Can you arrange the rows below as a Markdown table with two columns, "No." and "Entry," where each non-blank line gets its own number and the picture lines are left out?
- Opening Delimiter -
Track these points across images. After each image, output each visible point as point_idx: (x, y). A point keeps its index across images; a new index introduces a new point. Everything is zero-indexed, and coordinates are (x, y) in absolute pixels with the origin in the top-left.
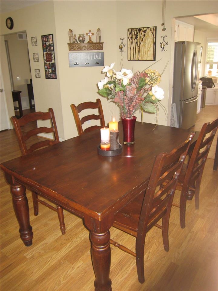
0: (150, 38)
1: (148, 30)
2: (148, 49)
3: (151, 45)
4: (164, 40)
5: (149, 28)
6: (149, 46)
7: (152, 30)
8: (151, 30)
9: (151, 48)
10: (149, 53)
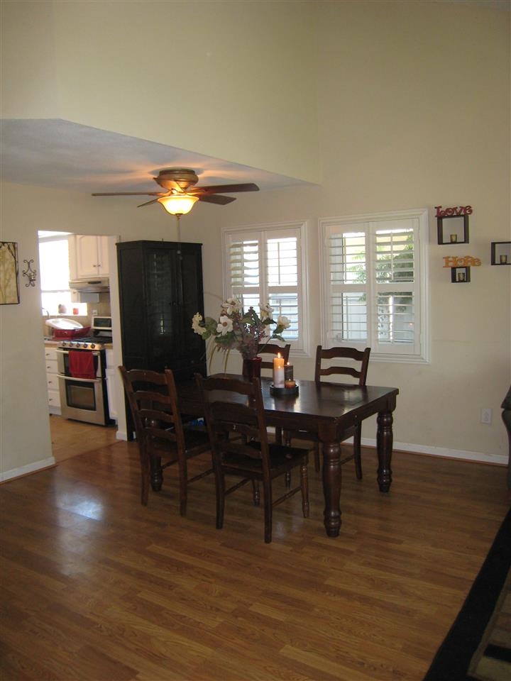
0: (8, 262)
1: (3, 247)
2: (6, 282)
3: (10, 275)
4: (29, 267)
5: (5, 244)
6: (8, 277)
7: (12, 248)
8: (9, 248)
9: (11, 281)
10: (8, 290)
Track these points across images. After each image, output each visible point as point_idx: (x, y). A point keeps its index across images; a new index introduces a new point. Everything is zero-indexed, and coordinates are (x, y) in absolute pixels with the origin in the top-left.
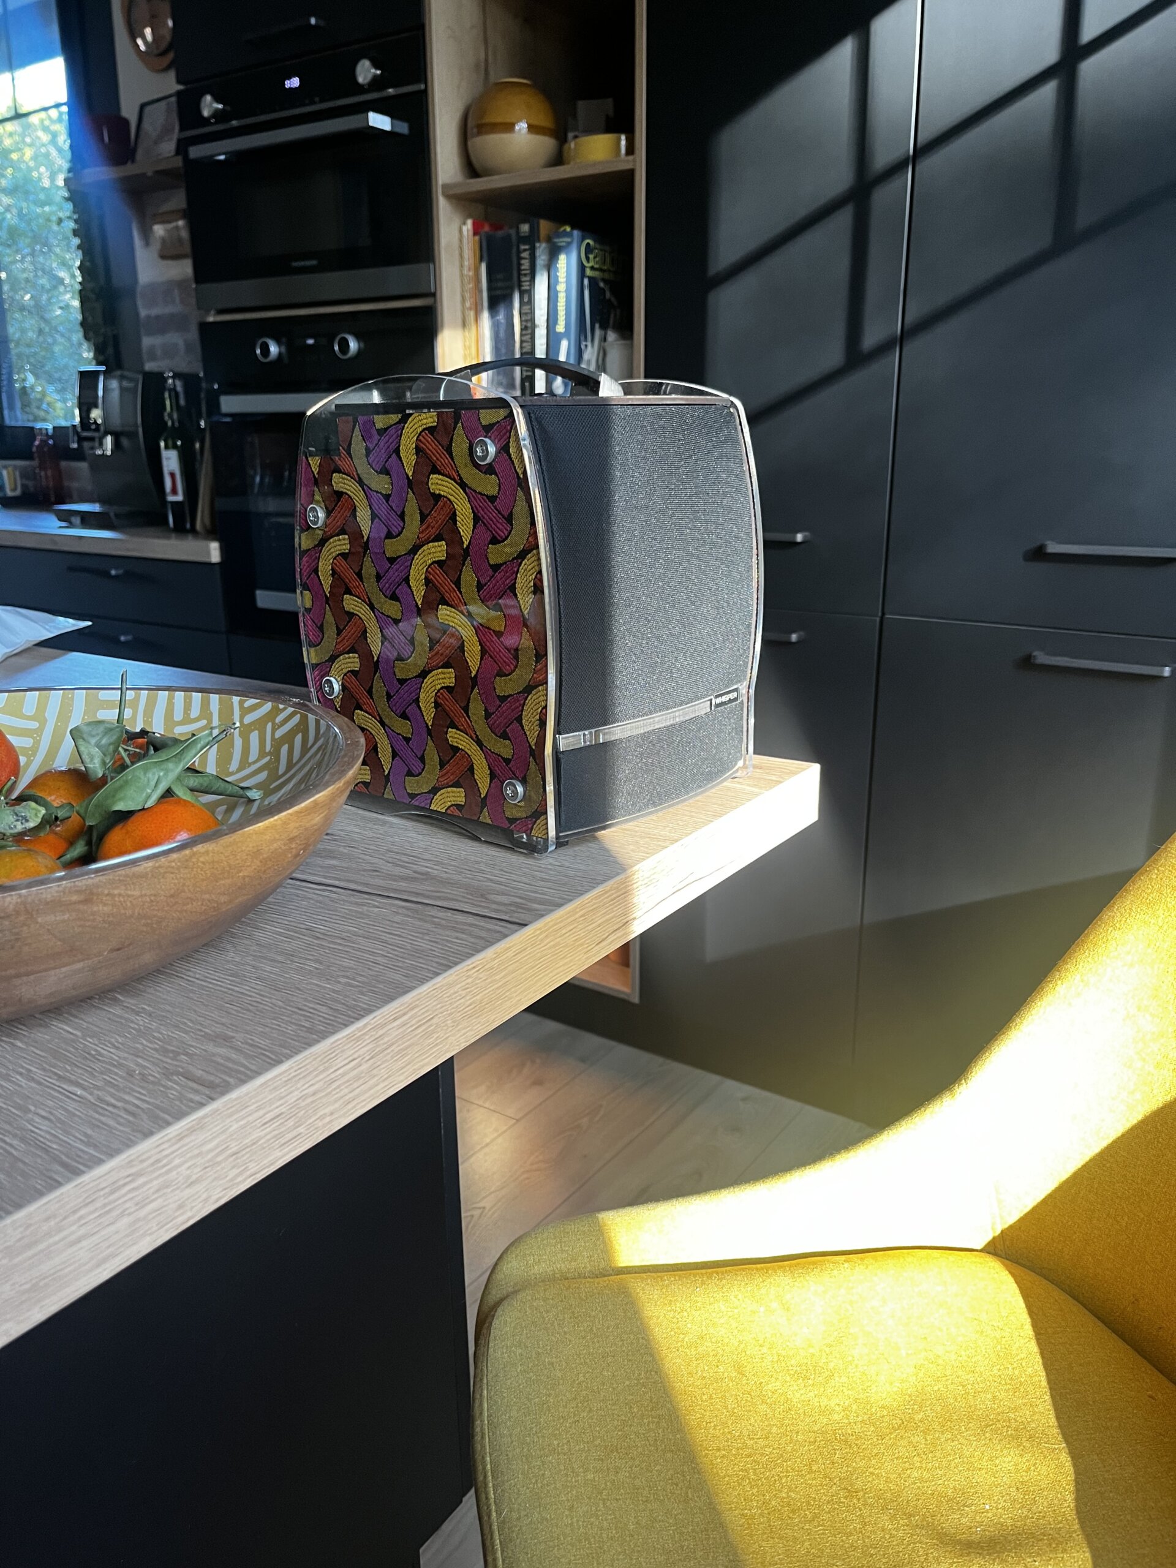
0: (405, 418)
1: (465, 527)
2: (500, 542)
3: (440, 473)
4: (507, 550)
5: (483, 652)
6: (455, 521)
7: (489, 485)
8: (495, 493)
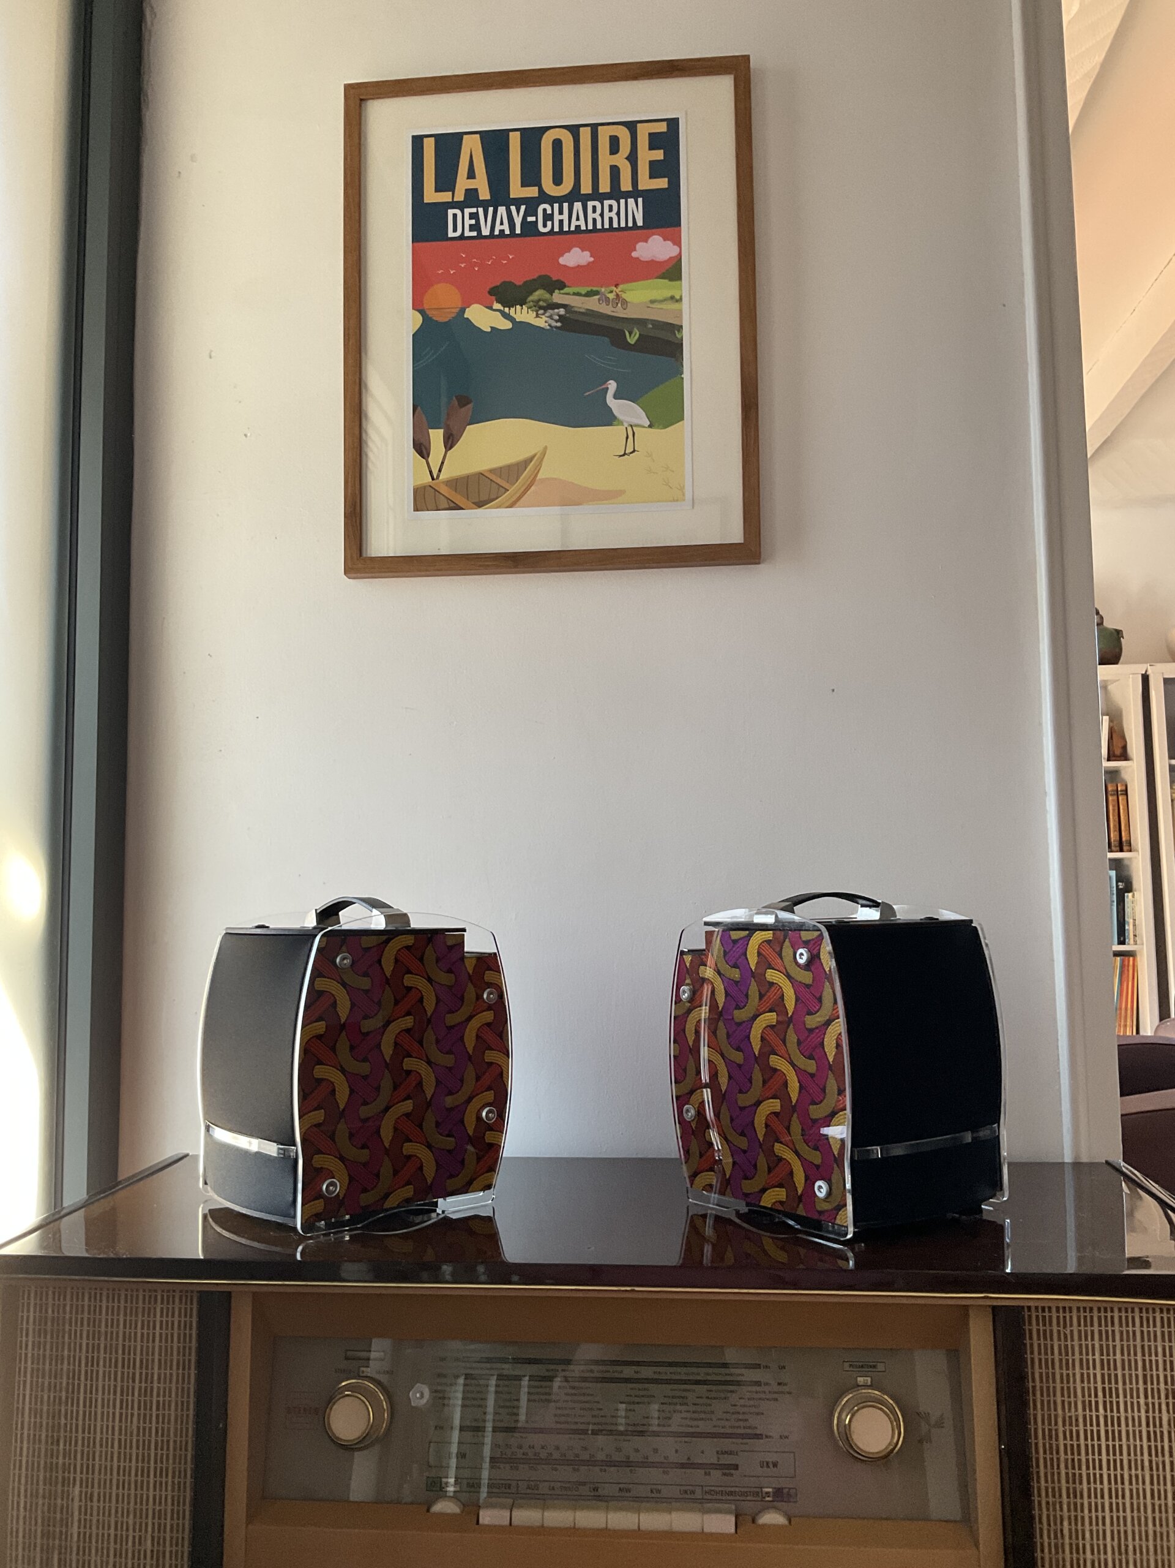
0: (750, 936)
1: (790, 1003)
2: (813, 1014)
3: (773, 969)
4: (819, 1020)
5: (801, 1087)
6: (783, 1000)
7: (807, 977)
8: (811, 982)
- Closing Delimiter -
Reply to the task
| No. | Entry |
|---|---|
| 1 | Track these points across images. After each image, output each visible point as point_idx: (x, y). A point keeps its index across images; a new index introduces a new point. Everything is zero-indexed, and coordinates are (x, y) in absolute pixels with the origin in the top-left. |
| 2 | 0: (150, 38) |
| 3 | 1: (148, 30) |
| 4 | 2: (148, 49) |
| 5 | 3: (151, 45) |
| 6 | 4: (164, 40) |
| 7 | 5: (149, 28) |
| 8 | 6: (149, 46) |
| 9 | 7: (152, 30) |
| 10 | 8: (151, 30) |
| 11 | 9: (151, 48) |
| 12 | 10: (149, 53) |
| 13 | 0: (8, 262) |
| 14 | 1: (3, 247) |
| 15 | 2: (6, 282) |
| 16 | 3: (10, 275) |
| 17 | 4: (29, 267) |
| 18 | 5: (5, 244) |
| 19 | 6: (8, 277) |
| 20 | 7: (12, 248) |
| 21 | 8: (9, 248) |
| 22 | 9: (11, 281) |
| 23 | 10: (8, 290) |
| 24 | Track these points across images. After each image, output each visible point as point_idx: (x, y). A point keeps its index across images; a new index introduces a new point. Everything is zero-indexed, and coordinates are (x, y) in absolute pixels with the origin in the top-left. |
| 25 | 0: (405, 418) |
| 26 | 1: (465, 527) |
| 27 | 2: (500, 542) |
| 28 | 3: (440, 473) |
| 29 | 4: (507, 550) |
| 30 | 5: (483, 652) |
| 31 | 6: (455, 521) |
| 32 | 7: (489, 485) |
| 33 | 8: (495, 493) |
| 34 | 0: (750, 936) |
| 35 | 1: (790, 1003) |
| 36 | 2: (813, 1014) |
| 37 | 3: (773, 969) |
| 38 | 4: (819, 1020) |
| 39 | 5: (801, 1087) |
| 40 | 6: (783, 1000) |
| 41 | 7: (807, 977) |
| 42 | 8: (811, 982) |